05/03/2015

Benjamin Netanyahou et Barack Obama

Benjamin Netanyahou et Barack Obama

Ces deux hommes d’état font penser à un couple divorcé mais condamné à vivre ensemble. Ils ne se sont pas entendus. Il y a entre eux une sorte de désaccord presque congénital qui va bien au-delà des clivages politiques, l’un est démocrate, donc de gauche (un peu) et l’autre est foncièrement de droite et ne le cache guère. Lors de la dernière campagne électorale, Netanyahou ne s’est pas caché pour exprimer son soutien au candidat républicain à la Maison Blanche. Lequel dut s’incliner face à Barack Obama.

Mais dans le contexte actuel, les deux hommes portent leur différend sur la place publique.
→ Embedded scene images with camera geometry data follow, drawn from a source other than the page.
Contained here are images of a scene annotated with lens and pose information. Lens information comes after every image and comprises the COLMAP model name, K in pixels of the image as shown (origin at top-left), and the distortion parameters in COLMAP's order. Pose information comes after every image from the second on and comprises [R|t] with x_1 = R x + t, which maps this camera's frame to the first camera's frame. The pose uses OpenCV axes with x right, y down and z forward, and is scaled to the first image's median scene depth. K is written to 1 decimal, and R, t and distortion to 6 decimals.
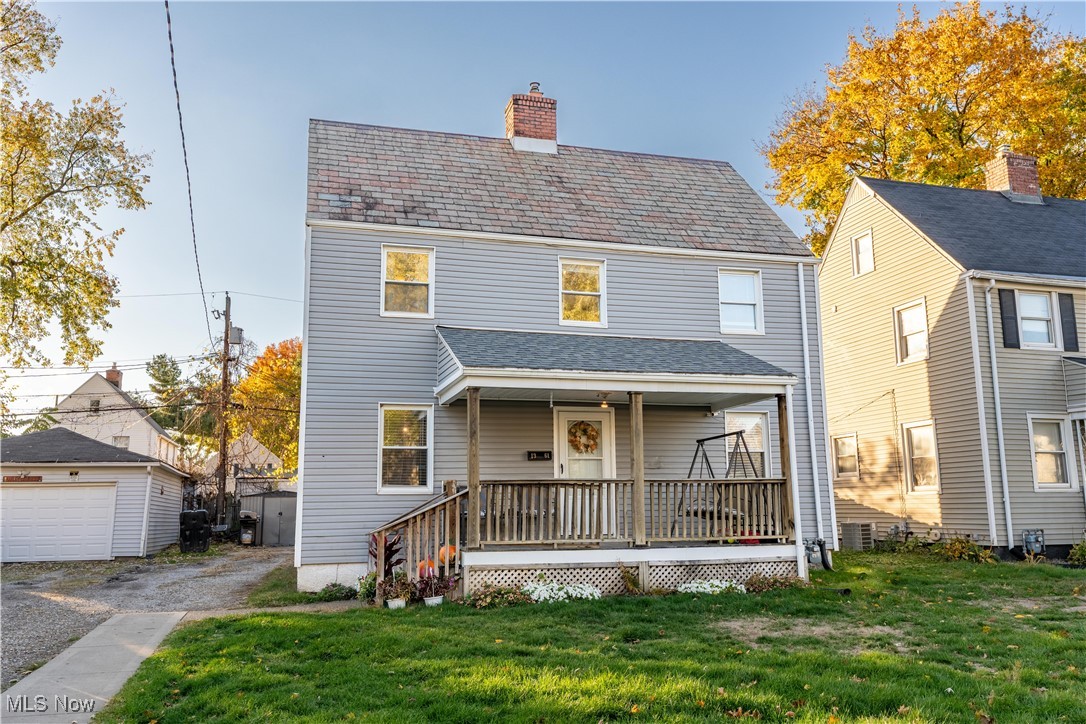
lens RADIAL K [[884.0, 0, 543.0], [0, 884.0, 362.0], [0, 0, 1]] dist [-0.006313, -0.011874]
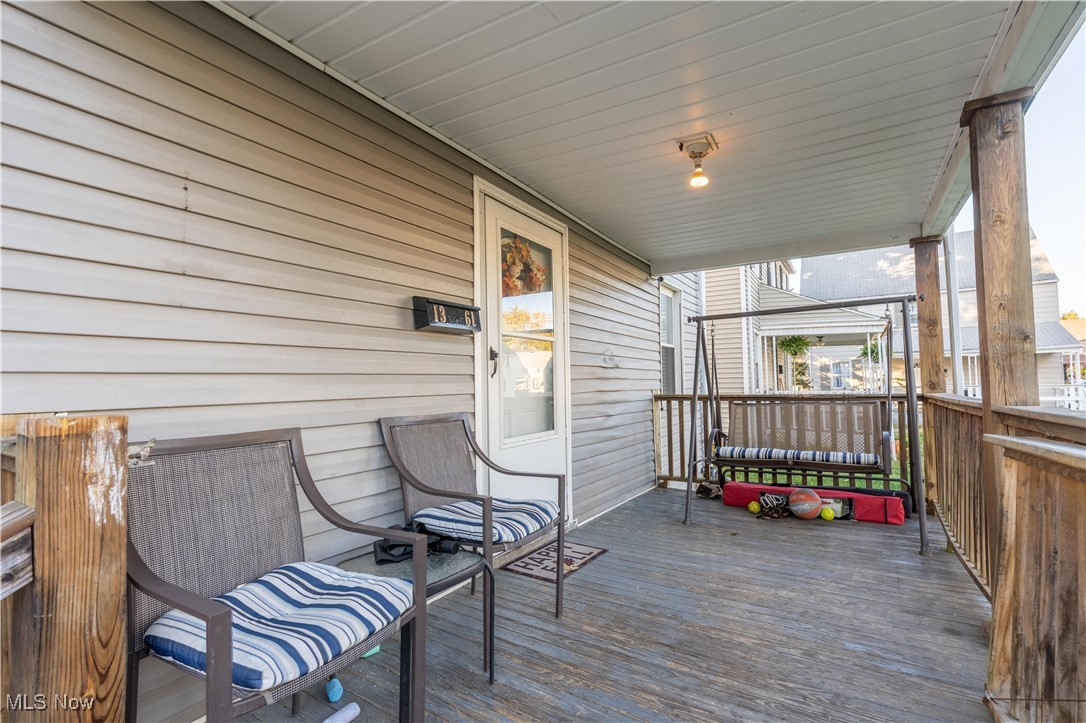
lens RADIAL K [[511.5, 0, 543.0], [0, 511.5, 361.5], [0, 0, 1]] dist [-0.000167, 0.000076]
pose [[0.737417, 0.035823, 0.674487, -0.094584], [-0.108989, 0.991817, 0.066481, 0.102431], [-0.666586, -0.122536, 0.735287, 0.816562]]
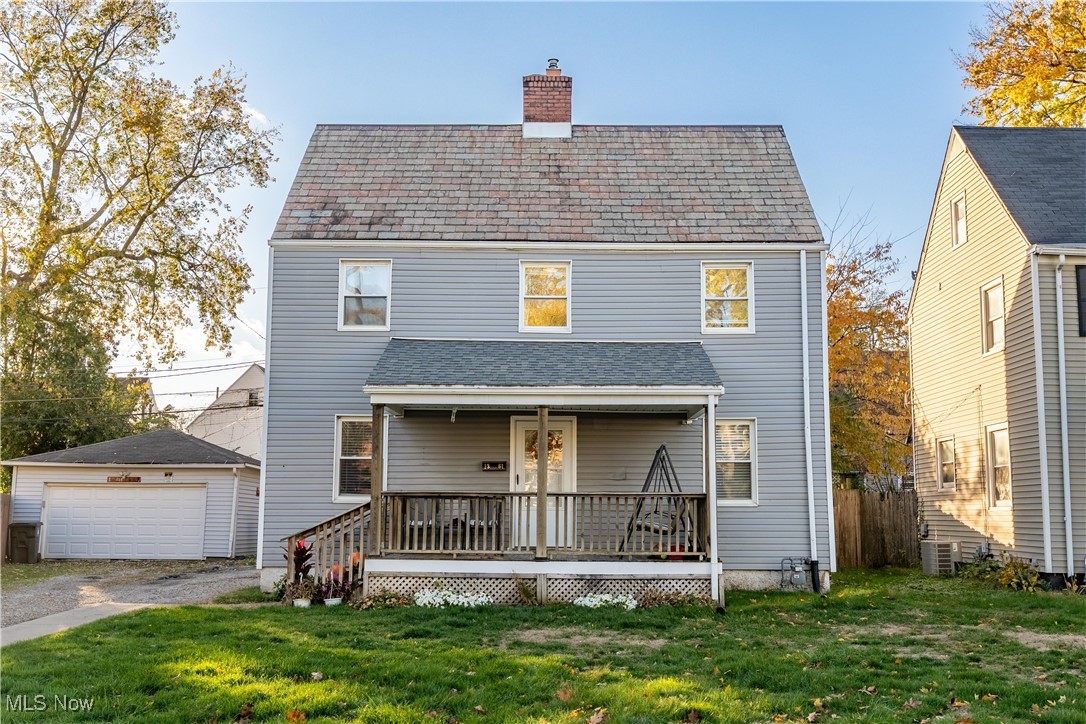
lens RADIAL K [[1138.1, 0, 543.0], [0, 1138.1, 362.0], [0, 0, 1]] dist [-0.012535, 0.000955]
pose [[0.959656, -0.019457, -0.280502, 0.394811], [0.028850, 0.999151, 0.029395, -0.044899], [0.279692, -0.036302, 0.959403, -0.197192]]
Netanyahou fait une mauvaise manière à B. Obama en se faisant inviter par la majorité républicaine du Congrès qui lui réserva maintes standing ovations au grand dam d’un président peu amène. Devant le Congrès, Netanyahou n’a pas hésité à dire clairement que la politique US vis-à-vis de l’Iran menace la sécurité d’Israël et la paix dans le monde. A cela B. Obama répondit que  le Premier Ministre israélien ne donnait aucune solution qui fût viable et fiable..

Dès son arrivée à Loud, retour de Washington, Netanyahou lui a répondu de manière encore plus directe. Est il possible de regarder enfin la question de l’Iran d’une manière objective et surtout constructive ?

L’Iran des Mollahs est un danger pour la paix dans la région et même au-delà à cause de sa politique agressive et de son soutien au terrorisme. Téhéran est militairement présent en Syrie et même en Irak où il prétend défendre les lieux saints de l’islam chiite. Les Iraniens sont présents dans le sud du Liban, mais aussi au Yémen où ils ont orchestré l’occupation de la capitale Sanaa. A Bahreïn ils testent les réactions de l’Arabie Saoudite. En une phrase, ils ne perdent pas une occasion pour avancer leurs pions et devenir la puissance régionale incontestée.

Cela n’est pas du goût de l’Egypte ni des régimes arabes modérés.

Telle est la situation. Ne serait il pas temps de donner à l’Iran la place qu’il mérite dans la région, pour peu qu’il manifeste sa volonté de ne pas agresser ses voisins ni même de les menacer ? Téhéran est l’héritière d’une grande nation de l’Antiquité mais ses velléités actuelles d’acquérir l’arme nucléaire sont source d’une profonde inquiétude. Il suffit de voir la course aux armements que sa politique suscite dans la région : l’Egypte a acheté 24 avions de chasse à la France. L’Arabie Saoudite finance le réarmement de l’armée libanaise afin qu’elle puisse enfin faire jeu égal avec la milice chiite pro iranienne, le Hezbollah. Les émirats sont sur le qui-vive.

Les USA suivent tout ce manège de près mais semblent avoir pris leur décision : se désengager d’une région du monde, le Proche Orient, qui n’est plus leur priorité. L’urgence pour eux, c’est la Chine dont la logique de développement les inquiète. La Chine veut accéder à la parité technologique avec les USA, ce que ces derniers cherchent à empêcher à tout prix.

Aux yeux des USA, réputés pour leur naïveté démocratique et leur myopie politique, les Etats du Proche Orient, Israël excepté, ne sont pas amendables au plan démocratique. Au lieu de faire preuve de réalisme politique à la Henry Kissinger, ile entendent faire la leçon à ces régimes arabes alliés qui semblent avoir une grande incompatibilité avec la démocratie et le suffrage universel. Scrutez le cas de l’Egypte : un important dirigeant US s’est y rendu en pleine crise pour dire que l’armée a fait un coup d’Etat en écartant Mohammed Morsi du pouvoir. On connaît la suite : le maréchal-président a aussitôt reçu V. Poutine pour lui acheter des armes et il en fit de même à l’égard de la France où il a fait son marché.

Alors que faire ? En ce qui concerne l’Iran, ce pays doit adoucir son régime, changer de politique et réintégrer enfin sa place d’honneur dans le concert des nations. Quant aux USA, leurs dirigeants doivent comprendre qu’une grande nation, gendarme du monde, doit parfois se salir les mains.

Une politique de retrait n’est pas compatible avec le statut de grande puissance.